Growable Realizations: a Powerful Approach to the Buratti-Horak-Rosa Conjecture

TL;DR

The paper introduces growable realizations to prove new cases of the Buratti-Horak-Rosa Conjecture, simplifying proofs and expanding known results for Hamiltonian paths with prescribed edge lengths in complete graphs.

Contribution

It presents a novel method called growable realizations, enabling simpler proofs and new solutions for the conjecture, including complete and partial results for specific underlying sets.

Findings

Complete solution for underlying sets in {1,4,5} and {1,2,3,4}

Partial result for sets of the form {1, x, 2x}

Simplified proofs and new instances of the conjecture

Abstract

Label the vertices of the complete graph $K_v$ with the integers $\{ 0, 1, \ldots, v-1 \}$ and define the length of the edge between $x$ and $y$ to be $\min( |x-y| , v - |x-y| )$. Let $L$ be a multiset of size $v-1$ with underlying set contained in $\{ 1, \ldots, \lfloor v/2 \rfloor \}$. The Buratti-Horak-Rosa Conjecture is that there is a Hamiltonian path in $K_v$ whose edge lengths are exactly $L$ if and only if for any divisor $d$ of $v$ the number of multiples of $d$ appearing in $L$ is at most $v-d$. We introduce "growable realizations," which enable us to prove many new instances of the conjecture and to reprove known results in a simpler way.

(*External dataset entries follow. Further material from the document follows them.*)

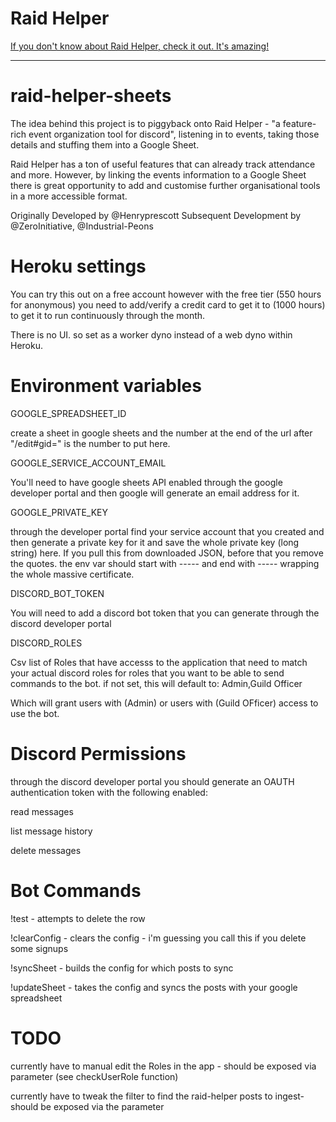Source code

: # Raid Helper

[If you don't know about Raid Helper, check it out.  It's amazing!](https://raid-helper.com/index)

-----

# raid-helper-sheets

The idea behind this project is to piggyback onto Raid Helper - "a feature-rich event organization tool for discord", listening in to events, taking those details and stuffing them into a Google Sheet.

Raid Helper has a ton  of useful features that can already track attendance and more.  However, by linking the events information to a Google Sheet there is great opportunity to add and customise further organisational tools in a more accessible format.

Originally Developed by @Henryprescott
Subsequent Development by @ZeroInitiative, @Industrial-Peons


# Heroku settings

You can try this out on a free account however with the free tier (550 hours for anonymous) you need to add/verify a credit card to get it to (1000 hours) to get it to run continuously through the month. 

There is no UI. so set as a worker dyno instead of a web dyno within Heroku.

# Environment variables

GOOGLE_SPREADSHEET_ID

create a sheet in google sheets and the number at the end of the url after "/edit#gid=" is the number to put here.

GOOGLE_SERVICE_ACCOUNT_EMAIL

You'll need to have google sheets API enabled through the google developer portal and then google will generate an email address for it.

GOOGLE_PRIVATE_KEY

through the developer portal find your service account that you created and then generate a private key for it and save the whole private key (long string) here.  If you pull this from downloaded JSON, before that you remove the quotes. the env var should start with  ----- and end with -----   wrapping the whole massive certificate.

DISCORD_BOT_TOKEN

You will need to add a discord bot token that you can generate through the discord developer portal

DISCORD_ROLES

Csv list of Roles that have accesss to the application that need to match your actual discord roles for roles that you want to be able to send commands to the bot.  if not set, this will default to:   Admin,Guild Officer

Which will grant users with (Admin) or users with (Guild OFficer) access to use the bot.

# Discord Permissions

through the discord developer portal you should generate an OAUTH authentication token with the following enabled:

read messages

list message history

delete messages

# Bot Commands

!test - attempts to delete the row

!clearConfig - clears the config - i'm guessing you call this if you delete some signups

!syncSheet - builds the config for which posts to sync

!updateSheet - takes the config and syncs the posts with your google spreadsheet

# TODO

currently have to manual edit the Roles in the app - should be exposed via parameter (see checkUserRole function)

currently have to tweak the filter to find the raid-helper posts to ingest- should be exposed via the parameter


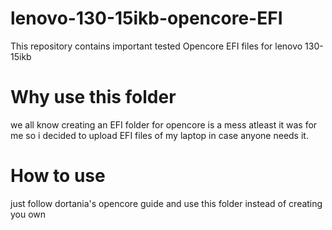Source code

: # lenovo-130-15ikb-opencore-EFI
This repository contains important tested Opencore EFI files for lenovo 130-15ikb 
# Why use this folder
we all know creating an EFI folder for opencore is a mess atleast it was for me so i decided to upload EFI files of my laptop in case anyone needs it.
# How to use
just follow dortania's opencore guide and use this folder instead of creating you own
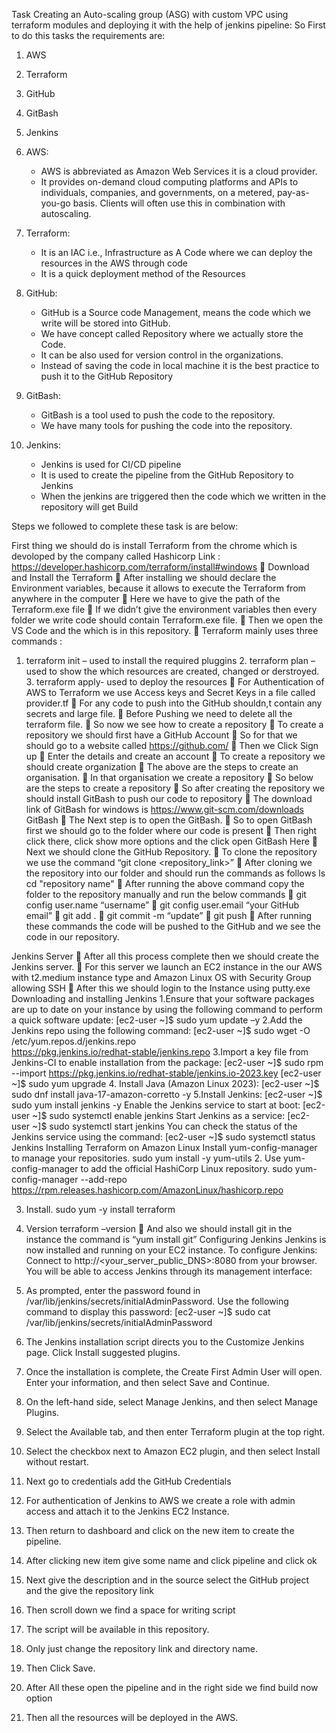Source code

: Task
Creating an Auto-scaling group (ASG) with custom VPC using terraform modules and deploying it with the help of jenkins pipeline:
 So First to do this tasks the requirements are:
1. AWS
2. Terraform
3. GitHub 
4. GitBash
5. Jenkins
 
1. AWS:
   - AWS is abbreviated as Amazon Web Services it is a cloud provider.
   - It provides on-demand cloud computing platforms and APIs to individuals, companies, and governments, on a metered, pay-as-you-go basis. Clients will often use this in combination with autoscaling.
2. Terraform:
   - It is an IAC i.e., Infrastructure as A Code where we can deploy the resources in the AWS through code
   - It is a quick deployment method of the Resources
3. GitHub:
   - GitHub is a Source code Management, means the code which we write will be stored into GitHub.
   - We have concept called Repository where we actually store the Code.
   - It can be also used for version control in the organizations.
   - Instead of saving the code in local machine it is the best practice               to push it to the GitHub Repository
4. GitBash:
   - GitBash is a tool used to push the code to the repository.
   - We have many tools for pushing the code into the repository.
5. Jenkins:
   - Jenkins is used for CI/CD pipeline
   - It is used to create the pipeline from the GitHub Repository to Jenkins
   - When the jenkins are triggered then the code which we written in the repository will get    Build

Steps we followed to complete these task is are below:

First thing we should do is install Terraform from the chrome which is devoloped by the company called Hashicorp
                 Link :    https://developer.hashicorp.com/terraform/install#windows
	Download and Install the Terraform
	After installing we should declare the Environment variables, because it allows to execute the Terraform from anywhere in the computer 
	Here we have to give the path of the Terraform.exe file
	If we didn’t give the environment variables then every folder we write code should contain Terraform.exe file.
	Then we open the VS Code and the which is in this repository.
	Terraform mainly uses three commands : 
1. terraform init – used to install the required pluggins
       2. terraform plan – used to show the which resources are created, changed or derstroyed.
       3. terraform apply- used to deploy the resources
	For Authentication of AWS to Terraform we use Access keys and Secret Keys in a file called provider.tf
	For any code to push into the GitHub shouldn,t contain any secrets and large file.
	Before Pushing we need to delete all the terraform file.
	So now we see how to create a repository
	To create a repository we should first have a GitHub Account
	So for that we should go to a website called  https://github.com/
	Then we Click Sign up
	Enter the details and create an account
	To create a repository we should create organization
	The above are the steps to create an organisation.
	In that organisation we create a repository
	So below are the steps to create a repository
	So after creating the repository we should install GitBash to push our code to repository
	The download link of GitBash for windows is https://www.git-scm.com/downloads
GitBash
	The Next step is to open the GitBash.
	So to open GitBash first we should go to the folder where our code is present
	Then right click there, click show more options and the click open GitBash Here
	Next we should clone the GitHub Repository.
	To clone the repository we use the command “git clone <repository_link>”
	After cloning we the repository into our folder and should run the commands as follows
   ls
   cd "repository name"
	After running the above command copy the folder to the repository manually and run the below commands
	git config user.name “username”
	git config user.email “your GitHub email”
	git add .
	git commit -m “update”
	git push 
	After running these commands the code will be pushed to the GitHub and we see the code in our repository.

Jenkins Server
	After all this process complete then we should create the Jenkins server.
	For this server we launch an EC2 instance in the our AWS with t2.medium instance type and Amazon Linux OS with Security Group allowing SSH 
	After this we should login to the Instance using putty.exe
 Downloading and installing Jenkins
1.Ensure that your software packages are up to date on your instance by using the following command to perform a quick software update:
[ec2-user ~]$ sudo yum update –y
2.Add the Jenkins repo using the following command:
[ec2-user ~]$ sudo wget -O /etc/yum.repos.d/jenkins.repo \
                                  	 https://pkg.jenkins.io/redhat-stable/jenkins.repo
3.Import a key file from Jenkins-CI to enable installation from the package:
	[ec2-user ~]$ sudo rpm --import https://pkg.jenkins.io/redhat-stable/jenkins.io-2023.key
	[ec2-user ~]$ sudo yum upgrade
4. Install Java (Amazon Linux 2023):
[ec2-user ~]$ sudo dnf install java-17-amazon-corretto -y
5.Install Jenkins:
[ec2-user ~]$ sudo yum install jenkins -y
Enable the Jenkins service to start at boot:
[ec2-user ~]$ sudo systemctl enable jenkins
Start Jenkins as a service:
[ec2-user ~]$ sudo systemctl start jenkins
You can check the status of the Jenkins service using the command:
[ec2-user ~]$ sudo systemctl status Jenkins
Installing Terraform on Amazon Linux
Install yum-config-manager to manage your repositories.
sudo yum install -y yum-utils
2. Use yum-config-manager to add the official HashiCorp Linux repository.
sudo yum-config-manager --add-repo https://rpm.releases.hashicorp.com/AmazonLinux/hashicorp.repo

3. Install.
sudo yum -y install terraform

4. Version
terraform –version
	And also we should install git in the instance the command is “yum install git”
Configuring Jenkins
Jenkins is now installed and running on your EC2 instance. To configure Jenkins:
Connect to http://<your_server_public_DNS>:8080 from your browser. You will be able to access Jenkins through its management interface:
1.	As prompted, enter the password found in /var/lib/jenkins/secrets/initialAdminPassword.
           Use the following command to display this password:
[ec2-user ~]$ sudo cat /var/lib/jenkins/secrets/initialAdminPassword
2.	The Jenkins installation script directs you to the Customize Jenkins page. Click Install suggested plugins.
3.	Once the installation is complete, the Create First Admin User will open. Enter your information, and then select Save and Continue.
4.	On the left-hand side, select Manage Jenkins, and then select Manage Plugins.
5.	Select the Available tab, and then enter Terraform plugin at the top right.
6.	Select the checkbox next to Amazon EC2 plugin, and then select Install without restart.
7.	Next go to credentials add the GitHub Credentials 
8.	For authentication of Jenkins to AWS we create a role with admin access and attach it to the Jenkins EC2 Instance.
9.	Then return to dashboard and click on the new item to create the pipeline.
10.	After clicking new item give some name and click pipeline and click ok
11.	Next give the description and in the source select the GitHub project and the give the repository link 
12.	Then scroll down we find a space for writing script 
13.	The script will be available in this repository.
14.	Only just change the repository link and directory name.
15.	Then Click Save.
16.	After All these open the pipeline and in the right side we find build now option
17.	Then all the resources will be deployed in the AWS.

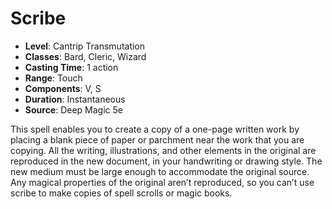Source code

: # Scribe

- **Level**: Cantrip Transmutation
- **Classes**: Bard, Cleric, Wizard
- **Casting Time**: 1 action
- **Range**: Touch
- **Components**: V, S
- **Duration**: Instantaneous
- **Source**: Deep Magic 5e

This spell enables you to create a copy of a one-page written work by placing a blank piece of paper or parchment near the work that you are copying. All the writing, illustrations, and other elements in the original are reproduced in the new document, in your handwriting or drawing style. The new medium must be large enough to accommodate the original source. Any magical properties of the original aren’t reproduced, so you can’t use scribe to make copies of spell scrolls or magic books.

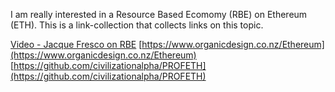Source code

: I am really interested in a Resource Based Ecomomy (RBE) on Ethereum (ETH). This is a link-collection that collects links on this topic.

[Video - Jacque Fresco on RBE](https://www.youtube.com/watch?v=PIMy0QBSQWo)
[https://www.organicdesign.co.nz/Ethereum](https://www.organicdesign.co.nz/Ethereum)
[https://github.com/civilizationalpha/PROFETH](https://github.com/civilizationalpha/PROFETH)
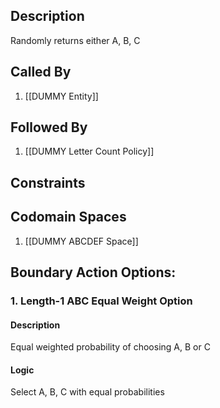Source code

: ## Description

Randomly returns either A, B, C
## Called By
1. [[DUMMY Entity]]

## Followed By
1. [[DUMMY Letter Count Policy]]

## Constraints

## Codomain Spaces
1. [[DUMMY ABCDEF Space]]

## Boundary Action Options:
### 1. Length-1 ABC Equal Weight Option
#### Description
Equal weighted probability of choosing A, B or C
#### Logic
Select A, B, C with equal probabilities

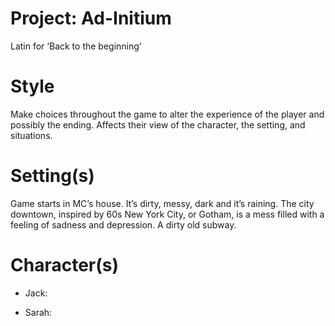 # Project: Ad-Initium
Latin for ‘Back to the beginning’

# Style
Make choices throughout the game to alter the experience of the player and possibly the ending. Affects their view of the character, the setting, and situations.

# Setting(s)
Game starts in MC’s house. It’s dirty, messy, dark and it’s raining. The city downtown, inspired by 60s New York City, or Gotham, is a mess filled with a feeling of sadness and depression. A dirty old subway.

# Character(s)
- Jack:

- Sarah:
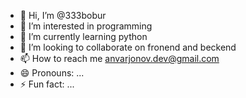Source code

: - 👋 Hi, I’m @333bobur
- 👀 I’m interested in programming
- 🌱 I’m currently learning python
- 💞️ I’m looking to collaborate on fronend and beckend
- 📫 How to reach me anvarjonov.dev@gmail.com
- 😄 Pronouns: ...
- ⚡ Fun fact: ...

<!---
333bobur/333bobur is a ✨ special ✨ repository because its `README.md` (this file) appears on your GitHub profile.
You can click the Preview link to take a look at your changes.
--->
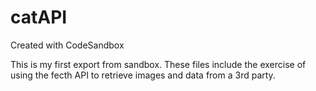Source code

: # catAPI
Created with CodeSandbox

This is my first export from sandbox. These files include the exercise of using the fecth API to retrieve images and data from a 3rd party.
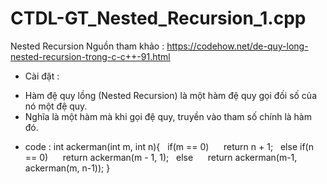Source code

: # CTDL-GT_Nested_Recursion_1.cpp
Nested Recursion
Nguồn tham khảo : https://codehow.net/de-quy-long-nested-recursion-trong-c-c++-91.html
* Cài đặt :

+ Hàm đệ quy lồng (Nested Recursion) là một hàm đệ quy gọi đối số của nó một đệ quy. 
+ Nghĩa là một hàm mà khi gọi đệ quy, truyền vào tham số chính là hàm đó.

- code : 
int ackerman(int m, int n){
  if(m == 0)
     return n + 1;
  else if(n == 0)
     return ackerman(m - 1, 1);
  else
     return ackerman(m-1, ackerman(m, n-1));
} 
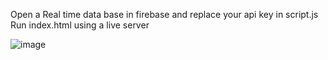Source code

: Open a Real time data base in firebase and replace your api key in script.js
Run index.html using a live server


![image](https://github.com/user-attachments/assets/f1e11bc2-79d5-4ca3-9280-6bf1bfebcc0a)


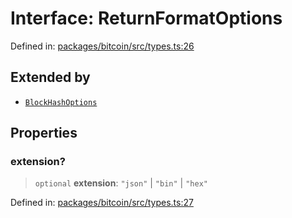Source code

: # Interface: ReturnFormatOptions

Defined in: [packages/bitcoin/src/types.ts:26](https://github.com/dcdpr/did-btcr2-js/blob/c82bc5c69016e1146a0c52c6e6b21621f5abd6d4/packages/bitcoin/src/types.ts#L26)

## Extended by

- [`BlockHashOptions`](BlockHashOptions.md)

## Properties

### extension?

> `optional` **extension**: `"json"` \| `"bin"` \| `"hex"`

Defined in: [packages/bitcoin/src/types.ts:27](https://github.com/dcdpr/did-btcr2-js/blob/c82bc5c69016e1146a0c52c6e6b21621f5abd6d4/packages/bitcoin/src/types.ts#L27)
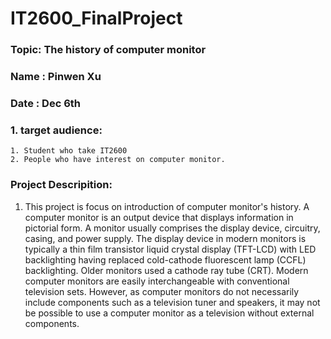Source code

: # IT2600_FinalProject
### Topic: The history of computer monitor
### Name : Pinwen Xu
### Date : Dec 6th
### 1. target audience: 
    1. Student who take IT2600
    2. People who have interest on computer monitor.
### Project Descripition:
1. This project is focus on introduction of computer monitor's history. A computer monitor is an output device that displays information in pictorial form. A monitor usually comprises the display device, circuitry, casing, and power supply. The display device in modern monitors is typically a thin film transistor liquid crystal display (TFT-LCD) with LED backlighting having replaced cold-cathode fluorescent lamp (CCFL) backlighting. Older monitors used a cathode ray tube (CRT). Modern computer monitors are easily interchangeable with conventional television sets. However, as computer monitors do not necessarily include components such as a television tuner and speakers, it may not be possible to use a computer monitor as a television without external components.
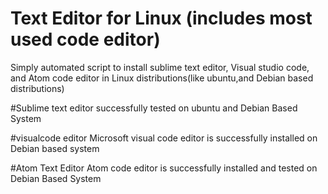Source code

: # Text Editor for Linux (includes most used code editor)
Simply automated script to install sublime text editor, Visual studio code, and Atom code editor in Linux distributions(like ubuntu,and Debian based distributions) 

#Sublime text editor
successfully tested on ubuntu and Debian Based System

#visualcode editor
Microsoft visual code editor is successfully installed on Debian based system 

#Atom Text Editor 
Atom code editor is successfully installed and tested on Debian Based System


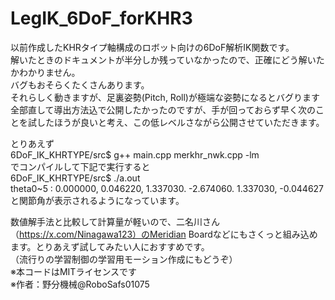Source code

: # LegIK_6DoF_forKHR3
以前作成したKHRタイプ軸構成のロボット向けの6DoF解析IK関数です。  
解いたときのドキュメントが半分しか残っていなかったので、正確にどう解いたかわかりません。  
バグもおそらくたくさんあります。  
それらしく動きますが、足裏姿勢(Pitch, Roll)が極端な姿勢になるとバグります 
全部直して導出方法込で公開したかったのですが、手が回っておらず早く次のことを試したほうが良いと考え、この低レベルさながら公開させていただきます。  

とりあえず  
6DoF_IK_KHRTYPE/src$ g++ main.cpp merkhr_nwk.cpp  -lm  
でコンパイルして下記で実行すると  
6DoF_IK_KHRTYPE/src$ ./a.out  
theta0~5 : 0.000000, 0.046220, 1.337030. -2.674060. 1.337030, -0.044627  
と関節角が表示されるようになっています。  
  
数値解手法と比較して計算量が軽いので、二名川さん（https://x.com/Ninagawa123）のMeridian Boardなどにもさくっと組み込めます。とりあえず試してみたい人におすすめです。  
（流行りの学習制御の学習用モーション作成にもどうぞ）  
※本コードはMITライセンスです  
※作者：野分機械@RoboSafs01075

As examples of the new method, we give a complete solution when the underlying set is contained in $\{ 1,4,5 \}$ or in $\{ 1,2,3,4 \}$ and a partial result when the underlying set has the form $\{ 1, x, 2x \}$. We believe that for any set $U$ of positive integers there is a finite set of growable realizations that implies the truth of the Buratti-Horak-Rosa Conjecture for all but finitely many multisets with underlying set $U$.